### What you will do
Copy the following data line for line, without any changes, and do not include the pictures in your copy.

Collected data:
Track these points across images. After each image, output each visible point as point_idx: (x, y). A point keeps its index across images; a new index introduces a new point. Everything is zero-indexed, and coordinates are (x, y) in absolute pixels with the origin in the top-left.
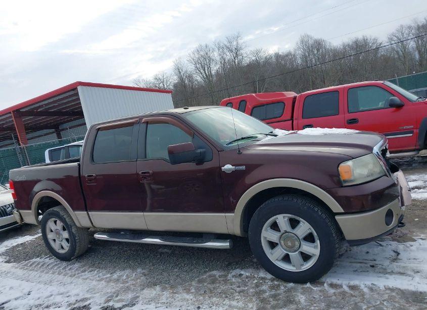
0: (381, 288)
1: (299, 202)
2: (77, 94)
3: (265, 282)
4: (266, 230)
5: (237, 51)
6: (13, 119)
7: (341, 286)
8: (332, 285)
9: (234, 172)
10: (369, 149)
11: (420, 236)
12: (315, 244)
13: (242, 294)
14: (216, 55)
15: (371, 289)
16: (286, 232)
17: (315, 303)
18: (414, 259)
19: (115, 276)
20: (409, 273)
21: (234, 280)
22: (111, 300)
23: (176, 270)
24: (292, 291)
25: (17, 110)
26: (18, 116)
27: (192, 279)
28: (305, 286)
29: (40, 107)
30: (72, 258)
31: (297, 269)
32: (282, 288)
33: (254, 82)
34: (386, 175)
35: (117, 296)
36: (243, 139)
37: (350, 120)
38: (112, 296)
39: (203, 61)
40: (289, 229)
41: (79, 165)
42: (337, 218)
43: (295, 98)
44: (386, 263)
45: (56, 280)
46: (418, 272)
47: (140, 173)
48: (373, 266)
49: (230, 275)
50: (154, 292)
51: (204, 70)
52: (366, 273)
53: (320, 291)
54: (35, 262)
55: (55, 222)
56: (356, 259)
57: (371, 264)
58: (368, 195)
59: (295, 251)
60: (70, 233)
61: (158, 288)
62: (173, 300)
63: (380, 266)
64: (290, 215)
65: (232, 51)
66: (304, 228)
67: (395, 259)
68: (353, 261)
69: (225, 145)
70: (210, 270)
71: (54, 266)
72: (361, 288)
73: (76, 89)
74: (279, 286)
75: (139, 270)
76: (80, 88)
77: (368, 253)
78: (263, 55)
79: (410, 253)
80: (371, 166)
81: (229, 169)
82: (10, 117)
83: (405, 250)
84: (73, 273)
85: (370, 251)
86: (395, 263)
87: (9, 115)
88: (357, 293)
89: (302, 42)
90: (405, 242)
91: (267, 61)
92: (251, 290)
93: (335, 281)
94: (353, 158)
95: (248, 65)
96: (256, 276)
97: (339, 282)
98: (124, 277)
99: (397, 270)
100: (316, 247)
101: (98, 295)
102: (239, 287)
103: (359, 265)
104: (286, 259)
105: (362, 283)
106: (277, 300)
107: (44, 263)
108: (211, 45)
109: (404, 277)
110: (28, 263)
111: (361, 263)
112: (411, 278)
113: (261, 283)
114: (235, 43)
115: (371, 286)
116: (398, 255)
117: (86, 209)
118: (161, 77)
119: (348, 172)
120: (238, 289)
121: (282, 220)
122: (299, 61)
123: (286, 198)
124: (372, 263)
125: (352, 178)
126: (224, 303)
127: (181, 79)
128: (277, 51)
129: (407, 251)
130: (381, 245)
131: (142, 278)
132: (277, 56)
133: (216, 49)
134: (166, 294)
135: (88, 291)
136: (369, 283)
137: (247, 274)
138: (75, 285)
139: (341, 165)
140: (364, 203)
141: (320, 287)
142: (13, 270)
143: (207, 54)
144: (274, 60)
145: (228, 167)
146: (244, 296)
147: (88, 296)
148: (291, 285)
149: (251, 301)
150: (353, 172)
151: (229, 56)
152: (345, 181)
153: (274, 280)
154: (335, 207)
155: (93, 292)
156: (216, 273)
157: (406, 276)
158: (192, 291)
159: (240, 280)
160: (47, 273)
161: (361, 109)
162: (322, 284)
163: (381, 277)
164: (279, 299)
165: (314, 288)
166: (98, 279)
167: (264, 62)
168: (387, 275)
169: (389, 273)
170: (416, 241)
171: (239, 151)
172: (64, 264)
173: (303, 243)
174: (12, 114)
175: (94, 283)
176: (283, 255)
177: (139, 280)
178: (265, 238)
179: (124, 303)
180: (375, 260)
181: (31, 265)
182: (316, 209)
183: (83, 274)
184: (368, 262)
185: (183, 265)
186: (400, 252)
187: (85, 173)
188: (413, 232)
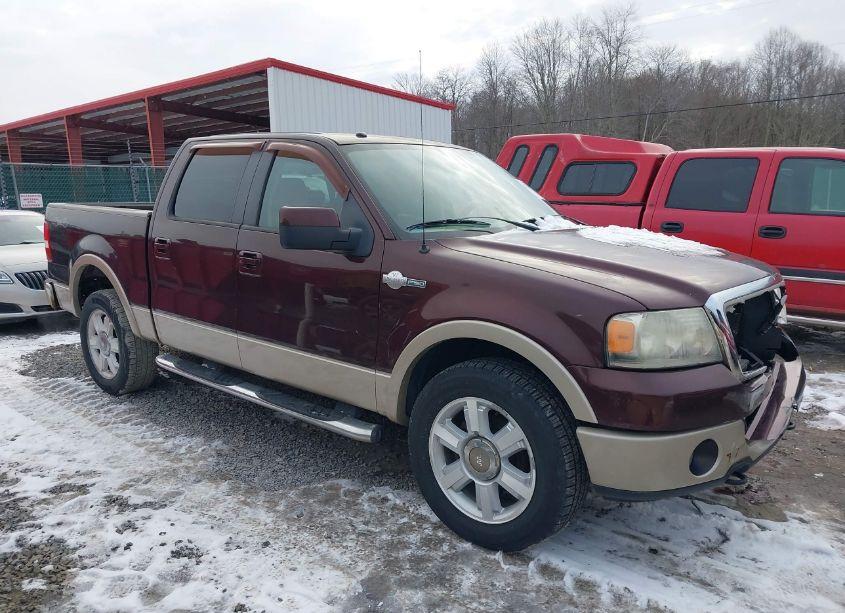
0: (638, 603)
1: (511, 378)
2: (265, 84)
3: (421, 527)
4: (442, 423)
5: (617, 46)
6: (147, 113)
7: (560, 575)
8: (546, 570)
9: (404, 289)
10: (699, 296)
11: (803, 512)
12: (528, 476)
13: (362, 539)
14: (572, 47)
15: (618, 599)
16: (477, 436)
17: (487, 597)
18: (753, 560)
19: (169, 444)
20: (723, 586)
21: (366, 506)
22: (131, 486)
23: (279, 460)
24: (460, 560)
25: (155, 97)
26: (157, 109)
27: (294, 485)
28: (492, 557)
29: (197, 98)
30: (120, 392)
31: (485, 518)
32: (445, 547)
33: (641, 115)
34: (724, 363)
35: (146, 483)
36: (450, 222)
37: (767, 229)
38: (138, 481)
39: (545, 56)
40: (485, 431)
41: (150, 216)
42: (581, 431)
43: (661, 159)
44: (687, 552)
45: (73, 425)
46: (742, 590)
47: (241, 253)
48: (654, 551)
49: (365, 495)
50: (213, 492)
51: (542, 75)
52: (631, 563)
53: (514, 575)
54: (64, 384)
55: (103, 317)
56: (629, 528)
57: (654, 546)
58: (667, 398)
59: (488, 480)
60: (122, 344)
61: (225, 486)
62: (234, 516)
63: (670, 555)
64: (491, 404)
65: (608, 43)
66: (512, 437)
67: (712, 549)
68: (623, 529)
69: (403, 228)
70: (338, 476)
71: (86, 399)
72: (599, 591)
73: (263, 73)
74: (442, 541)
75: (217, 443)
76: (271, 71)
77: (663, 520)
78: (675, 62)
79: (751, 545)
80: (690, 336)
81: (396, 282)
82: (143, 109)
83: (743, 535)
84: (107, 420)
85: (670, 517)
86: (705, 559)
87: (141, 105)
88: (584, 598)
89: (771, 43)
90: (760, 516)
91: (682, 77)
92: (384, 537)
93: (555, 562)
94: (648, 310)
95: (637, 79)
96: (411, 509)
97: (562, 566)
98: (183, 450)
99: (700, 573)
100: (527, 482)
101: (117, 470)
102: (366, 523)
103: (627, 541)
104: (469, 490)
105: (608, 580)
106: (418, 571)
107: (76, 390)
108: (568, 25)
109: (704, 593)
110: (52, 382)
111: (634, 537)
112: (718, 598)
113: (414, 526)
114: (619, 26)
115: (622, 592)
116: (723, 542)
117: (150, 305)
118: (451, 76)
119: (626, 338)
120: (361, 527)
121: (475, 409)
122: (754, 87)
123: (489, 367)
124: (655, 544)
125: (634, 353)
126: (319, 547)
127: (493, 86)
128: (706, 57)
129: (749, 538)
130: (699, 511)
131: (210, 459)
132: (706, 67)
133: (577, 35)
134: (231, 501)
135: (108, 459)
136: (619, 585)
137: (398, 502)
138: (95, 443)
139: (616, 319)
140: (654, 412)
141: (520, 566)
142: (21, 390)
143: (554, 41)
144: (696, 74)
145: (395, 277)
146: (363, 543)
147: (100, 468)
148: (468, 546)
149: (367, 558)
150: (639, 338)
151: (599, 52)
152: (616, 357)
153: (440, 527)
154: (581, 407)
155: (114, 465)
156: (345, 484)
157: (711, 591)
158: (277, 508)
159: (377, 510)
160: (69, 408)
161: (815, 208)
162: (526, 560)
163: (655, 578)
164: (423, 569)
165: (503, 565)
166: (139, 441)
167: (673, 76)
168: (671, 579)
169: (680, 575)
170: (786, 520)
171: (424, 247)
172: (107, 398)
173: (506, 467)
174: (146, 104)
175: (128, 447)
176: (464, 481)
177: (201, 462)
178: (438, 438)
179: (149, 499)
180: (667, 540)
181: (53, 388)
182: (543, 403)
183: (121, 425)
184: (652, 539)
185: (297, 453)
186: (732, 538)
187: (156, 234)
188: (794, 501)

### Output for this task
Track these points across images. After each image, output each visible point as point_idx: (x, y). A point keeps its index across images; a new index introduces a new point. Everything is zero-indexed, and coordinates are (x, y) in absolute pixels with the origin in the top-left.
0: (381, 288)
1: (299, 202)
2: (77, 94)
3: (265, 282)
4: (266, 230)
5: (237, 51)
6: (13, 119)
7: (341, 286)
8: (332, 285)
9: (234, 172)
10: (369, 149)
11: (420, 236)
12: (315, 244)
13: (242, 294)
14: (216, 55)
15: (371, 289)
16: (286, 232)
17: (315, 303)
18: (414, 259)
19: (115, 276)
20: (409, 273)
21: (234, 280)
22: (111, 300)
23: (176, 270)
24: (292, 291)
25: (17, 110)
26: (18, 116)
27: (192, 279)
28: (305, 286)
29: (40, 107)
30: (72, 258)
31: (297, 269)
32: (282, 288)
33: (254, 82)
34: (386, 175)
35: (117, 296)
36: (243, 139)
37: (350, 120)
38: (112, 296)
39: (203, 61)
40: (289, 229)
41: (79, 165)
42: (337, 218)
43: (295, 98)
44: (386, 263)
45: (56, 280)
46: (418, 272)
47: (140, 173)
48: (373, 266)
49: (230, 275)
50: (154, 292)
51: (204, 70)
52: (366, 273)
53: (320, 291)
54: (35, 262)
55: (55, 222)
56: (356, 259)
57: (371, 264)
58: (368, 195)
59: (295, 251)
60: (70, 233)
61: (158, 288)
62: (173, 300)
63: (380, 266)
64: (290, 215)
65: (232, 51)
66: (304, 228)
67: (395, 259)
68: (353, 261)
69: (225, 145)
70: (210, 270)
71: (54, 266)
72: (361, 288)
73: (76, 89)
74: (279, 286)
75: (139, 270)
76: (80, 88)
77: (368, 253)
78: (263, 55)
79: (410, 253)
80: (371, 166)
81: (229, 169)
82: (10, 117)
83: (405, 250)
84: (73, 273)
85: (370, 251)
86: (395, 263)
87: (9, 115)
88: (357, 293)
89: (302, 42)
90: (405, 242)
91: (267, 61)
92: (251, 290)
93: (335, 281)
94: (353, 158)
95: (248, 65)
96: (256, 276)
97: (339, 282)
98: (124, 277)
99: (397, 270)
100: (316, 247)
101: (98, 295)
102: (239, 287)
103: (359, 265)
104: (286, 259)
105: (362, 283)
106: (277, 300)
107: (44, 263)
108: (211, 45)
109: (404, 277)
110: (28, 263)
111: (361, 263)
112: (411, 278)
113: (261, 283)
114: (235, 43)
115: (371, 286)
116: (398, 255)
117: (86, 209)
118: (161, 77)
119: (348, 172)
120: (238, 289)
121: (282, 220)
122: (299, 61)
123: (286, 198)
124: (372, 263)
125: (352, 178)
126: (224, 303)
127: (181, 79)
128: (277, 51)
129: (407, 251)
130: (381, 245)
131: (142, 278)
132: (277, 56)
133: (216, 49)
134: (166, 294)
135: (88, 291)
136: (369, 283)
137: (247, 274)
138: (75, 285)
139: (341, 165)
140: (364, 203)
141: (320, 287)
142: (13, 270)
143: (207, 54)
144: (274, 60)
145: (228, 167)
146: (244, 296)
147: (88, 296)
148: (291, 285)
149: (251, 301)
150: (353, 172)
151: (229, 56)
152: (345, 181)
153: (274, 280)
154: (335, 207)
155: (93, 292)
156: (216, 273)
157: (406, 276)
158: (192, 291)
159: (240, 280)
160: (47, 273)
161: (361, 109)
162: (322, 284)
163: (381, 277)
164: (279, 299)
165: (314, 288)
166: (98, 279)
167: (264, 62)
168: (387, 275)
169: (389, 273)
170: (416, 241)
171: (239, 151)
172: (64, 264)
173: (303, 243)
174: (12, 114)
175: (94, 283)
176: (283, 255)
177: (139, 280)
178: (265, 238)
179: (124, 303)
180: (375, 260)
181: (31, 265)
182: (316, 209)
183: (83, 274)
184: (368, 262)
185: (183, 265)
186: (400, 252)
187: (85, 173)
188: (413, 232)
0: (638, 603)
1: (511, 378)
2: (265, 84)
3: (421, 527)
4: (442, 423)
5: (617, 46)
6: (147, 113)
7: (560, 575)
8: (546, 570)
9: (404, 289)
10: (699, 296)
11: (803, 512)
12: (528, 476)
13: (362, 539)
14: (572, 47)
15: (618, 599)
16: (477, 436)
17: (487, 597)
18: (753, 560)
19: (169, 444)
20: (723, 586)
21: (366, 506)
22: (131, 486)
23: (279, 460)
24: (460, 560)
25: (155, 97)
26: (157, 109)
27: (294, 485)
28: (492, 557)
29: (197, 98)
30: (120, 392)
31: (485, 518)
32: (445, 547)
33: (641, 115)
34: (724, 363)
35: (146, 483)
36: (450, 222)
37: (767, 229)
38: (138, 481)
39: (545, 56)
40: (485, 431)
41: (150, 216)
42: (581, 431)
43: (661, 159)
44: (687, 552)
45: (73, 425)
46: (742, 590)
47: (241, 253)
48: (654, 551)
49: (365, 495)
50: (213, 492)
51: (542, 75)
52: (631, 563)
53: (514, 575)
54: (64, 384)
55: (103, 317)
56: (629, 528)
57: (654, 546)
58: (667, 398)
59: (488, 480)
60: (122, 344)
61: (225, 486)
62: (234, 516)
63: (670, 555)
64: (491, 404)
65: (608, 43)
66: (512, 437)
67: (712, 549)
68: (623, 529)
69: (403, 228)
70: (338, 476)
71: (86, 399)
72: (599, 591)
73: (263, 73)
74: (442, 541)
75: (217, 443)
76: (271, 71)
77: (663, 520)
78: (675, 62)
79: (751, 545)
80: (690, 336)
81: (396, 282)
82: (143, 109)
83: (743, 535)
84: (107, 420)
85: (670, 517)
86: (705, 559)
87: (141, 105)
88: (584, 598)
89: (771, 43)
90: (760, 516)
91: (682, 77)
92: (384, 537)
93: (555, 562)
94: (648, 310)
95: (637, 79)
96: (411, 509)
97: (562, 566)
98: (183, 450)
99: (700, 573)
100: (527, 482)
101: (117, 470)
102: (366, 523)
103: (627, 541)
104: (469, 490)
105: (608, 580)
106: (418, 571)
107: (76, 390)
108: (568, 25)
109: (704, 593)
110: (52, 382)
111: (634, 537)
112: (718, 598)
113: (414, 526)
114: (619, 26)
115: (622, 592)
116: (723, 542)
117: (150, 305)
118: (451, 76)
119: (626, 338)
120: (361, 527)
121: (475, 409)
122: (754, 87)
123: (489, 367)
124: (655, 544)
125: (634, 353)
126: (319, 547)
127: (493, 86)
128: (706, 57)
129: (749, 538)
130: (699, 511)
131: (210, 459)
132: (706, 67)
133: (577, 35)
134: (231, 501)
135: (108, 459)
136: (619, 585)
137: (398, 502)
138: (95, 443)
139: (616, 319)
140: (654, 412)
141: (520, 566)
142: (21, 390)
143: (554, 41)
144: (696, 74)
145: (395, 277)
146: (363, 543)
147: (100, 468)
148: (468, 546)
149: (367, 558)
150: (639, 338)
151: (599, 52)
152: (616, 357)
153: (440, 527)
154: (581, 407)
155: (114, 465)
156: (345, 484)
157: (711, 591)
158: (277, 508)
159: (377, 510)
160: (69, 408)
161: (815, 208)
162: (526, 560)
163: (655, 578)
164: (423, 569)
165: (503, 565)
166: (139, 441)
167: (673, 76)
168: (671, 579)
169: (680, 575)
170: (786, 520)
171: (424, 247)
172: (107, 398)
173: (506, 467)
174: (146, 104)
175: (128, 447)
176: (464, 481)
177: (201, 462)
178: (438, 438)
179: (149, 499)
180: (667, 540)
181: (53, 388)
182: (543, 403)
183: (121, 425)
184: (652, 539)
185: (297, 453)
186: (732, 538)
187: (156, 234)
188: (794, 501)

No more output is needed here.